I met her in Tehran twenty years ago, in the summer of 1989, a few months before leaving Iran for the U.S. She was Mahdiyeh’s kindergarten teacher. I would write her poems and pass them on through Mahdiyeh.
***
It’s sometime around December 1991. I’m sitting on the bathroom floor of a hotel room. Jimmy J is asleep. We are in Denver to receive student journalism awards. It’s 11 in the morning on a Friday, Tehran time. Time for my call to the love of my life. I hear the sound of the beep which confirms the international connection. My heart beats with excitement and anticipation. She answers.
“Alo?”
“Hi! Chetori? Khoobi?”
Silence.
“… Hello? Are you there?”
“I got your letter.” She sounds upset, angry. I don’t recognize this tone.
“What’s wrong?”
“What’s wrong?! You don’t remember what you wrote? It’s over. Don’t call me ever again!”
I feel like I’m sinking into a black hole. I’m in a state of panic. I start writing. I tell her how sorry I am, that I didn’t mean to hurt her. I write “I love you, I love you, I love you…” page after page after page until my handwriting deteriorates.
***
Two weeks earlier I wasn’t even sure she was my girlfriend. I had seen her during a visit to Tehran that summer. We had a wonderful time. It was heaven. One night at her home, before having dinner with her family, I took out a ring and proposed. She was surprised. She said she never wanted to get married. Let’s wait and see, she said. To me, that was a no. I returned to the U.S., deeply in love but unsure of our future. I started dating a colleague at the college newspaper. It made me feel sad and guilty. I wrote to her and told her how I felt. She was the only person in the world I could confess to.

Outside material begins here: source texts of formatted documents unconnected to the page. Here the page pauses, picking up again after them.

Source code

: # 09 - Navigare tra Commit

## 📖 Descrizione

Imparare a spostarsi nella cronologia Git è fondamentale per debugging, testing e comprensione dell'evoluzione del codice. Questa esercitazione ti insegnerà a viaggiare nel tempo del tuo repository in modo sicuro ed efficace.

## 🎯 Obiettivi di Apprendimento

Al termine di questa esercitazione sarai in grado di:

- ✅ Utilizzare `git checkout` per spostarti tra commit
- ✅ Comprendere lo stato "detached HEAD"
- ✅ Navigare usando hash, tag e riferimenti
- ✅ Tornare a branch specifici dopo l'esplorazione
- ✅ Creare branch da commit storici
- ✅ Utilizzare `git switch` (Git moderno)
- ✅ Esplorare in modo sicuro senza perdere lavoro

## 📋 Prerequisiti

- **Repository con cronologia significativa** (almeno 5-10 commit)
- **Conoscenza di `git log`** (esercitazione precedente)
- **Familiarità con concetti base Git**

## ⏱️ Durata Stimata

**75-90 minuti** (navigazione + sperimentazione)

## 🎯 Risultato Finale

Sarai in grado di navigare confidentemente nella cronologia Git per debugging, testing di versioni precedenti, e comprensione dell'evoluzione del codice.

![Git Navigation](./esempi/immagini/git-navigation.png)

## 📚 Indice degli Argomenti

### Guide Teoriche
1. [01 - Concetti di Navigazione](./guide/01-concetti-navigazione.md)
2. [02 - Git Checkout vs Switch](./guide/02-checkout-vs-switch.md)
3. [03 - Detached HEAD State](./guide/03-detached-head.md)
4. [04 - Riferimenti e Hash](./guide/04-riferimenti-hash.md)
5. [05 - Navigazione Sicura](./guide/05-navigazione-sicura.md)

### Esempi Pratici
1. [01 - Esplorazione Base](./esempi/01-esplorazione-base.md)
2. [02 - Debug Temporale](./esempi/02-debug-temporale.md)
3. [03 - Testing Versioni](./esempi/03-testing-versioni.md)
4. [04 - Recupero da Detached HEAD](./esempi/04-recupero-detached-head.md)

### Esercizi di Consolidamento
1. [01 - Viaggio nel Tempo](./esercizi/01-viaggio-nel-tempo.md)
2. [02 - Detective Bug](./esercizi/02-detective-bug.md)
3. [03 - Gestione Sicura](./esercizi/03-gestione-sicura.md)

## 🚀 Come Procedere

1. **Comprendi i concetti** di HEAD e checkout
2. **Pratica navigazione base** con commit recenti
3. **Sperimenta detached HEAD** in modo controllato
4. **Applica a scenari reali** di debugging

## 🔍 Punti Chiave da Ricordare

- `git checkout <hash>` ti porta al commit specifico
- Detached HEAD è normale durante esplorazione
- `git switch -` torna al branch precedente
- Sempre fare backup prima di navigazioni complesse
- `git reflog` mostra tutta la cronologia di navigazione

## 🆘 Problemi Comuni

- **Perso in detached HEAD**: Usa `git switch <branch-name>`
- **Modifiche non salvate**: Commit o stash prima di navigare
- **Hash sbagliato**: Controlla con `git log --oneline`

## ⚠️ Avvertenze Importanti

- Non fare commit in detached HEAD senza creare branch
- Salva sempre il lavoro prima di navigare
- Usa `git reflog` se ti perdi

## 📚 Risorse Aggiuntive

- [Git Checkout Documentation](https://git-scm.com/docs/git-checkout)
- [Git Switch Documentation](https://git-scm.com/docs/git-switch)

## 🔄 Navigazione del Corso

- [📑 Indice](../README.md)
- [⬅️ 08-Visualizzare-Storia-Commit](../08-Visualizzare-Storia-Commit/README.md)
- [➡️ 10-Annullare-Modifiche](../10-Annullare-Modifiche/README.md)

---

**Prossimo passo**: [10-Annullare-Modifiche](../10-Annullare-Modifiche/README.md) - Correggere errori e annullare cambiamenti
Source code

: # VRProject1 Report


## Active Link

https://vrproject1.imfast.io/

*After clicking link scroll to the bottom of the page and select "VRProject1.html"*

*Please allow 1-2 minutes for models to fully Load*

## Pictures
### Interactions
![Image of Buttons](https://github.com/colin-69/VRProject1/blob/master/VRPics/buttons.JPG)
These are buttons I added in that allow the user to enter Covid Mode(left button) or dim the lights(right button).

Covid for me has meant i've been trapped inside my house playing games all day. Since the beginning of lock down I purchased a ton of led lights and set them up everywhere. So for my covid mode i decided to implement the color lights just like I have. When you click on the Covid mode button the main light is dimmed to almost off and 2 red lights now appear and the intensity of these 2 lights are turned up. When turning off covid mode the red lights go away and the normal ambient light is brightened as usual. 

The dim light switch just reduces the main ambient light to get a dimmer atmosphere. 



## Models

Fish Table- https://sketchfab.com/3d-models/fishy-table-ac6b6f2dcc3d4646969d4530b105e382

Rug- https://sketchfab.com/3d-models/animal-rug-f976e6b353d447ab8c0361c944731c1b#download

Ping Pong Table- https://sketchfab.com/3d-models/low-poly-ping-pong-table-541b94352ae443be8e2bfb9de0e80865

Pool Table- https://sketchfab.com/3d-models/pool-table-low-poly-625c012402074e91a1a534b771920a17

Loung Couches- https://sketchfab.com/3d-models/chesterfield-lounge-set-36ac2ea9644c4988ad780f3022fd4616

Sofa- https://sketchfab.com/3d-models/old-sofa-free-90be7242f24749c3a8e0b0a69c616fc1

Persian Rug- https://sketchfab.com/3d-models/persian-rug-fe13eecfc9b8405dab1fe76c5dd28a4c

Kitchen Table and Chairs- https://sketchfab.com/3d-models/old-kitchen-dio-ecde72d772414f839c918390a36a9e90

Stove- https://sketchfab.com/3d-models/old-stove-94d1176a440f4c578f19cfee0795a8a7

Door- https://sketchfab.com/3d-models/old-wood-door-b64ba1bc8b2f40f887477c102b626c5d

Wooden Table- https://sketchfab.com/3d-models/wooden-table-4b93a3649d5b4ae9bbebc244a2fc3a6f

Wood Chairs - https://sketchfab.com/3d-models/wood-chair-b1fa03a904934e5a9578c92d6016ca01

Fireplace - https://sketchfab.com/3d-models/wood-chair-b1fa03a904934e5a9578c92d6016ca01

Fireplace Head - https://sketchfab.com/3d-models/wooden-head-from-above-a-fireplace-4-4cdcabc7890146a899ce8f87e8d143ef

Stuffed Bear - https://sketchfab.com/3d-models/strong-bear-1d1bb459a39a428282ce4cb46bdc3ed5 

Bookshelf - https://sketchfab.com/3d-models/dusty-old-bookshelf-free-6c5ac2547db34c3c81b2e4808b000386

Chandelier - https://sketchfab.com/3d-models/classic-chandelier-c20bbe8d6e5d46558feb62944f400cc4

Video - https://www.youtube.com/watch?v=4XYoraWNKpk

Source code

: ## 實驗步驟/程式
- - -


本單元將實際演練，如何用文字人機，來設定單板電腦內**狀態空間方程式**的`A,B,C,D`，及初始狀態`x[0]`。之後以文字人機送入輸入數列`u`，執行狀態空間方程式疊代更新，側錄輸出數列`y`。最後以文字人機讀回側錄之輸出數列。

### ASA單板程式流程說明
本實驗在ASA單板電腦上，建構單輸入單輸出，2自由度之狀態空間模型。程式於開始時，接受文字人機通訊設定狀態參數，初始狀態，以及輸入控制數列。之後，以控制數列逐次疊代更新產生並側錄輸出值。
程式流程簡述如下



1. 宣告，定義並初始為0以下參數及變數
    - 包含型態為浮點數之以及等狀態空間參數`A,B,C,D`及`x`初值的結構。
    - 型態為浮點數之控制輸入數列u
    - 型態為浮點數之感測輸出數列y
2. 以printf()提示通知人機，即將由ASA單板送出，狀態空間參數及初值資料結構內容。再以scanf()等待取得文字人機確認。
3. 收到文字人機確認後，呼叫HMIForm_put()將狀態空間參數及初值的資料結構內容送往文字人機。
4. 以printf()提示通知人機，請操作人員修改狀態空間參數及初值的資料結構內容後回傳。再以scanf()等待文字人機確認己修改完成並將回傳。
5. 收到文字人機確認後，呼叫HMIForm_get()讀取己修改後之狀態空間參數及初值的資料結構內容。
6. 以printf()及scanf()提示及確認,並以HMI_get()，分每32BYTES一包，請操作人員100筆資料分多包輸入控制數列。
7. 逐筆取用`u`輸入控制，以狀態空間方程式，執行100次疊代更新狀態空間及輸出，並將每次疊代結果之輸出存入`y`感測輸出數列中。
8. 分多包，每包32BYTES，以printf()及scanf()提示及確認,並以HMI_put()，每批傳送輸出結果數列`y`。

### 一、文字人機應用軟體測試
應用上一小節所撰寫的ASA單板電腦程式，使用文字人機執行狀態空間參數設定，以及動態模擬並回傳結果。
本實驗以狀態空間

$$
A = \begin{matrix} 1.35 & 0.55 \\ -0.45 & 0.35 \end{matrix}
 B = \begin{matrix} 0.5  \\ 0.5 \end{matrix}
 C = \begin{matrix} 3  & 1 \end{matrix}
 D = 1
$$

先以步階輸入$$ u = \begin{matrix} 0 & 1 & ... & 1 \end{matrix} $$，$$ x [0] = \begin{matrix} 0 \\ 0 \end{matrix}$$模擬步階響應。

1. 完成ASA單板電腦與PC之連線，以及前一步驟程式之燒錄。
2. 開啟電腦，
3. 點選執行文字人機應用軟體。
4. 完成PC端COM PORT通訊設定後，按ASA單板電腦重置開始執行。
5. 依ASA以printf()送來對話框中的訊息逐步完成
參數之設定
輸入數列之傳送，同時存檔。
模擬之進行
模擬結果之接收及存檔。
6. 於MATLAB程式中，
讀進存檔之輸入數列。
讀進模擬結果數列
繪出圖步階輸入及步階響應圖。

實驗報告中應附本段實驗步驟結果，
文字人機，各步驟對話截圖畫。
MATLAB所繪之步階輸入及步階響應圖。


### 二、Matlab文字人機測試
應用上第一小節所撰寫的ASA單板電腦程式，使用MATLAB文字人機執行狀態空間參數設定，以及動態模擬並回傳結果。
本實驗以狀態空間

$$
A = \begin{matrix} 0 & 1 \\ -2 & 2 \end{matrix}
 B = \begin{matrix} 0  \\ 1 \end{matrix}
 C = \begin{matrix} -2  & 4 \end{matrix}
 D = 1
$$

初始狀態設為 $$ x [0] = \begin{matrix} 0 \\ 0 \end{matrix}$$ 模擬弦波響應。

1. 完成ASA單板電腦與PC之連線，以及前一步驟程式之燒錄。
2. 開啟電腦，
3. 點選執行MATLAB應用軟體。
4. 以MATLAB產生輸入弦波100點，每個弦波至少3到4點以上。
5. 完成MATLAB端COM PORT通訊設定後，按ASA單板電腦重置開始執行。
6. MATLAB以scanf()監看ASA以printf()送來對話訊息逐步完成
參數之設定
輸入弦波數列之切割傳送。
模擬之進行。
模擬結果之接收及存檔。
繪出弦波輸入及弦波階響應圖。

A few days later I went to Florida to visit my mother. One night I called Tehran. She was in a cheerful mood. I decide to pop the question again, just for fun.
“So will you become Mrs. Javid or not?”
Silence.
“… Yes.”
“What?”
“Yes, I will.”
I want to scream with joy.
In the morning I tell my mother. She’s thrilled. We drive to Miami’s South Beach. I fold up my jeans and step into the warm ocean. My mother takes a picture. I have it in an album somewhere. I’m standing with feet slightly apart. My face says it all: It’s the best day of my life.